[About this task] For the word "lines", return each line of the data in which it occurs.

[Data for this task]
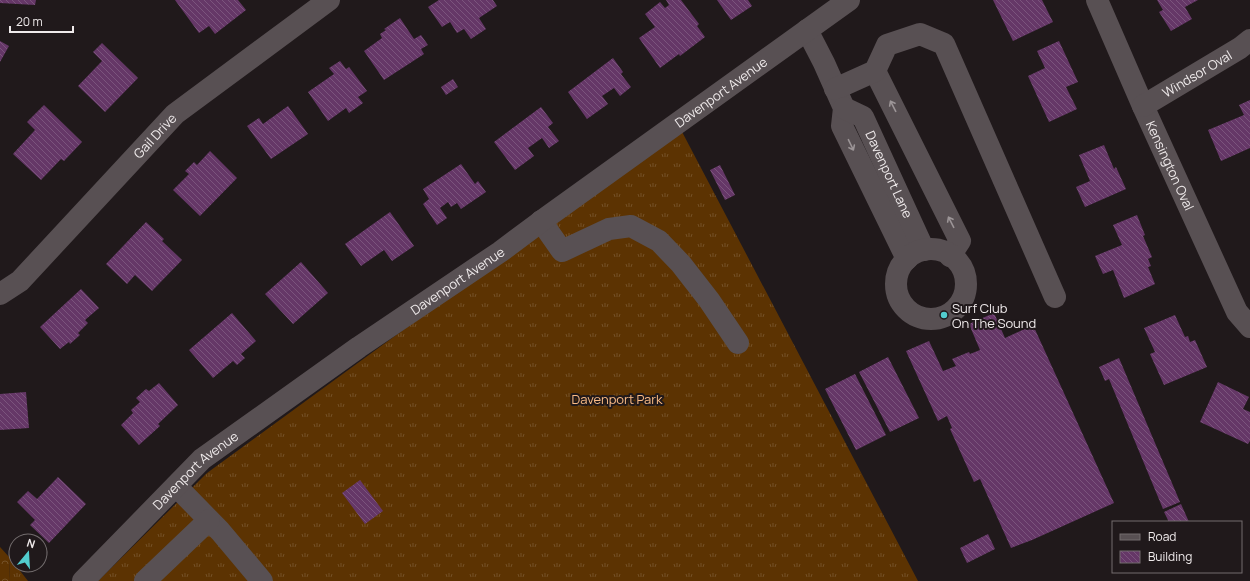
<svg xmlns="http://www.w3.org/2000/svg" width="1250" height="581" font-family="Manrope,sans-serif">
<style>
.grass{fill:url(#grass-tufts)}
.forest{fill:url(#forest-crowns)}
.building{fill:url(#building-back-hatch)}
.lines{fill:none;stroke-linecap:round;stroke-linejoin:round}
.minor{stroke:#585053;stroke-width:22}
.oneway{stroke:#9c9597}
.poi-dot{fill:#52cdce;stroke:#20191b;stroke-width:1.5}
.labels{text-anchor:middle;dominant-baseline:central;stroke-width:4;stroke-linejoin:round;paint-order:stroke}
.street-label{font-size:13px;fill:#efeaeb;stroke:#20191b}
.poi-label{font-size:13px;fill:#efeaeb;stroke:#20191b;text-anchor:start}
.park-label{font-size:13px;fill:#fabb85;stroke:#20191b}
</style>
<defs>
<pattern id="grass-tufts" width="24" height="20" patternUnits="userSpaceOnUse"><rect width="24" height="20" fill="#5c3302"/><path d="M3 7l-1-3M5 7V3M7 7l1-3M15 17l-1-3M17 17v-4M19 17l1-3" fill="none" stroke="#745127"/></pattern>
<pattern id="forest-crowns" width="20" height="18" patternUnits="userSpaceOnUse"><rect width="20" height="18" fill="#5c3302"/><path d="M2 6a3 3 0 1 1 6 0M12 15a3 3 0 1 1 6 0" fill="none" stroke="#745127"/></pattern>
<pattern id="building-back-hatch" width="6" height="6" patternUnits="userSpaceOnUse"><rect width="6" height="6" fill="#653767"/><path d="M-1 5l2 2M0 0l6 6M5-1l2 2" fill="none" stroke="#7b547d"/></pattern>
</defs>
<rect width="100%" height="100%" fill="#20191b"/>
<path class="grass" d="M 680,128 L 918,581 L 98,581 L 207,473 Z
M 10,558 L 28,581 L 9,581 Z"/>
<path class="forest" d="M 0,547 L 10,558 L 9,581 L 0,581 Z"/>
<path class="building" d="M 0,0 L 36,0 L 35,5 L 0,3 Z
M 175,0 L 238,0 L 246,10 L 215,34 L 209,26 L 199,33 Z
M 439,0 L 493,0 L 497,6 L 479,18 L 486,29 L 471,39 L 464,29 L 457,33 L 450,22 L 442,27 L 428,7 Z
M 666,0 L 681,0 L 699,24 L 697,26 L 705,37 L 680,56 L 679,54 L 660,68 L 639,38 L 655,27 L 645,14 L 660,2 L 665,8 L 669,5 Z
M 717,0 L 748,0 L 752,6 L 731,20 Z
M 993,0 L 1042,0 L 1053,22 L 1013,41 Z
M 1157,0 L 1198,0 L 1185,7 L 1192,19 L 1171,31 L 1159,12 L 1163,10 Z
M 400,18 L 414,39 L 421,35 L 428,45 L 421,49 L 424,54 L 384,80 L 364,51 L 382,38 L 380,34 L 386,30 L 384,29 Z
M 0,41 L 9,46 L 0,62 Z
M 1059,41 L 1078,82 L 1066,87 L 1077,109 L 1049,122 L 1028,76 L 1045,68 L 1037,51 Z
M 102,43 L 138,78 L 105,112 L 78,86 L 102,61 L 93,52 Z
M 613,58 L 623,72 L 621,74 L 631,87 L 620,96 L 614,88 L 602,96 L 608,104 L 587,119 L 568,92 Z
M 340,61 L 346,69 L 349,67 L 367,91 L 358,97 L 363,103 L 349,113 L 346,108 L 328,121 L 308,92 L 334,74 L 329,68 Z
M 453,79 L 458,87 L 446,95 L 441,87 Z
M 1250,100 L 1250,148 L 1221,161 L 1208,130 L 1244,115 L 1239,105 Z
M 44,105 L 82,142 L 64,161 L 61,159 L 41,180 L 13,154 L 35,130 L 27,122 Z
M 288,106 L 308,134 L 271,159 L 247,126 L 259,118 L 263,124 Z
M 541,107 L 553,123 L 548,127 L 559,141 L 549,148 L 542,138 L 528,148 L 534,156 L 515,170 L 494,142 Z
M 1104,145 L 1114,169 L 1116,167 L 1126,189 L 1085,207 L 1076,187 L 1090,181 L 1079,155 Z
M 210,151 L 237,178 L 200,216 L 173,190 L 189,174 L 185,171 L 194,162 L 197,165 Z
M 461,164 L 475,184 L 478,181 L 486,192 L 461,209 L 457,203 L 451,207 L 448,202 L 440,208 L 447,218 L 437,225 L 423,204 L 429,199 L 423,189 Z
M 720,165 L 735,195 L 725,200 L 710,170 Z
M 390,212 L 414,246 L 392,261 L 384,250 L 361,266 L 345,244 Z
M 1137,215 L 1145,235 L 1143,236 L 1152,257 L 1148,259 L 1151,266 L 1148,267 L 1155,284 L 1124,298 L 1113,270 L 1103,274 L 1095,256 L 1122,245 L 1113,225 Z
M 146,222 L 164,239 L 162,241 L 182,260 L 152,291 L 135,275 L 127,284 L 106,264 Z
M 301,262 L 328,293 L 293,324 L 265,294 Z
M 81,289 L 99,308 L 85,320 L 88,323 L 78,333 L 80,335 L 70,344 L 69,342 L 60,349 L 40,327 Z
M 232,313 L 256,341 L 241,354 L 245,358 L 237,365 L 233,361 L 213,378 L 189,350 Z
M 994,313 L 1005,338 L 1033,325 L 1114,503 L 1032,540 L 1011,548 L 980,479 L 974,482 L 950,429 L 952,428 L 947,416 L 938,421 L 906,351 L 929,341 L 943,371 L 956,366 L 952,359 L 969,352 L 970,354 L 980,350 L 969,324 Z
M 1175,315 L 1185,337 L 1188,336 L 1190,342 L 1195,340 L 1207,367 L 1164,385 L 1150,354 L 1155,352 L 1144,328 Z
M 888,357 L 919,418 L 890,432 L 859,372 Z
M 1119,358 L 1180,502 L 1163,509 L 1109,379 L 1105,381 L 1099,367 Z
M 855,374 L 886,435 L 856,450 L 825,389 Z
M 1218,382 L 1249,397 L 1243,409 L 1250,412 L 1250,441 L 1248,444 L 1200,422 Z
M 159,383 L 178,405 L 158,424 L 160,426 L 139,445 L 121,425 L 133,413 L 131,410 L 140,402 L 136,398 L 146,389 L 149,391 Z
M 26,392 L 29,428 L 0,430 L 0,394 Z
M 58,477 L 86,504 L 49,543 L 30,525 L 35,520 L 17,502 L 28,491 L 37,499 Z
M 360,480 L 383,511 L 365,524 L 342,493 Z
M 1181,504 L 1189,522 L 1169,522 L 1164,512 Z
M 988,534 L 995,549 L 967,563 L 960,548 Z"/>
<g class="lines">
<g class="minor">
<path id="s1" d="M 1097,0 L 1143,106 L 1237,312 L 1250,327"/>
<path d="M 807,30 L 824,63 L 844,108 L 842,126 L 907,259"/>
<path d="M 875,71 L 960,241 L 950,256"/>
<path d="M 835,89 L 875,71 L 887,45 L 920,34 L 944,44 L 1055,297"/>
<path id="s2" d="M 1143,106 L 1240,48 L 1250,40"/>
<path id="s3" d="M 844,108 L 863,117 L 924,250"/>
<path d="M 541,221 L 562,251 L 609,229 L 631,226 L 659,241 L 681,264 L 709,300 L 738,343"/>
<circle cx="931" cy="284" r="35"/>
<path id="s4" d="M 0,294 L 20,281 L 175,114 L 329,0"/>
<path d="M 176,486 L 220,531 L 262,581"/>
<path id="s5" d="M 83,581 L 202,459 L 359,347 L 500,252 L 547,217 L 849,0"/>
<path d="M 145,581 L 209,520"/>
</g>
</g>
<defs><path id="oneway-shaft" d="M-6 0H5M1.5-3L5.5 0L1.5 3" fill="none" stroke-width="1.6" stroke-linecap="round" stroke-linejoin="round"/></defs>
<g class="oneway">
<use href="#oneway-shaft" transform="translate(893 106) rotate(-117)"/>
<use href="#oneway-shaft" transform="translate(851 145) rotate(64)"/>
<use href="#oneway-shaft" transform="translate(951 222) rotate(-117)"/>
</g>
<circle class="poi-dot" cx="944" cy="315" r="4"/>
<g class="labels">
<g class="street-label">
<text stroke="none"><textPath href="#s2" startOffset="63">Windsor Oval</textPath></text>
<text stroke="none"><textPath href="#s5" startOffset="806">Davenport Avenue</textPath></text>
<text stroke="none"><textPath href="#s4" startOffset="222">Gail Drive</textPath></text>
<text stroke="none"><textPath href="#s1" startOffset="181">Kensington Oval</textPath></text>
<text stroke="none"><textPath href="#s3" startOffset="84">Davenport Lane</textPath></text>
<text stroke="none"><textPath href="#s5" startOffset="482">Davenport Avenue</textPath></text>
<text stroke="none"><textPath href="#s5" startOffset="158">Davenport Avenue</textPath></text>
</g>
<g class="poi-label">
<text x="952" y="308">Surf Club<tspan x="952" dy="15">On The Sound</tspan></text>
</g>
<g class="park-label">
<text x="617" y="399">Davenport Park</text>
</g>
</g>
<rect x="1112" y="521" width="130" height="52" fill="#20191b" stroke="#736d6e"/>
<rect x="1120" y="534" width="20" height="6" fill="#585053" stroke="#736d6e"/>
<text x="1148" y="541" font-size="12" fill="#efeaeb">Road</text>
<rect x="1120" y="551" width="20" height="12" fill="url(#building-back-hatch)" stroke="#736d6e"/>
<text x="1148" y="561" font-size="12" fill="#efeaeb">Building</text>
<g transform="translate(28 553) rotate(18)"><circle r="19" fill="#20191b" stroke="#736d6e"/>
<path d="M0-3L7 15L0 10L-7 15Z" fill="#52cdce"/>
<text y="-6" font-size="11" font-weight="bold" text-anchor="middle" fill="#efeaeb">N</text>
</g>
<path d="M10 26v6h63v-6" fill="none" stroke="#efeaeb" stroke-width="2"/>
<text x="16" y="26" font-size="12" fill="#efeaeb" stroke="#20191b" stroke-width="3" paint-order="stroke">20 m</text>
</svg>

[Expected output]
.lines{fill:none;stroke-linecap:round;stroke-linejoin:round}
<g class="lines">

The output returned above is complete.